- What to produce: From the material below, pull each line containing the string "recherche".
START Dataset content
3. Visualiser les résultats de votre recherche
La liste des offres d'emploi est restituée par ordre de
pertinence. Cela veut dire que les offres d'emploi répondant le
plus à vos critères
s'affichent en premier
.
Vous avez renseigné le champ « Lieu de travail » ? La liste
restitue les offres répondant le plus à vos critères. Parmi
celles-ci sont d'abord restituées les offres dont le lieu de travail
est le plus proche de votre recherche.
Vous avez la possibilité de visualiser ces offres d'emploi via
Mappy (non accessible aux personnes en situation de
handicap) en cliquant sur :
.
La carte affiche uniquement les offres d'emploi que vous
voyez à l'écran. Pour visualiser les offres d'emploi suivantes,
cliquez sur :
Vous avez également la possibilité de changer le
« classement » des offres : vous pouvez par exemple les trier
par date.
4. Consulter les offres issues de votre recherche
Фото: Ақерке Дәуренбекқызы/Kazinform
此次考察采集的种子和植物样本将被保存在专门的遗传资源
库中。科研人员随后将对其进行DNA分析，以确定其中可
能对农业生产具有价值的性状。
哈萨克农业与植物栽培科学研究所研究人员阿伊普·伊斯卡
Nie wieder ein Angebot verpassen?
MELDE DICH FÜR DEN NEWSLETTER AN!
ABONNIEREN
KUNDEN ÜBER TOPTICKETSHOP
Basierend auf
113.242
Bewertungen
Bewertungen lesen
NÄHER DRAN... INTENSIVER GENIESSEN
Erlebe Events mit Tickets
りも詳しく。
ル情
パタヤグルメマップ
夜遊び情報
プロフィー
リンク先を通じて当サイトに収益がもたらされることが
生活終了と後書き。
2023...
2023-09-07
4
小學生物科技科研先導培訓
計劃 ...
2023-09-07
END Dataset content
- Result of the exercise:
3. Visualiser les résultats de votre recherche
est le plus proche de votre recherche.
4. Consulter les offres issues de votre recherche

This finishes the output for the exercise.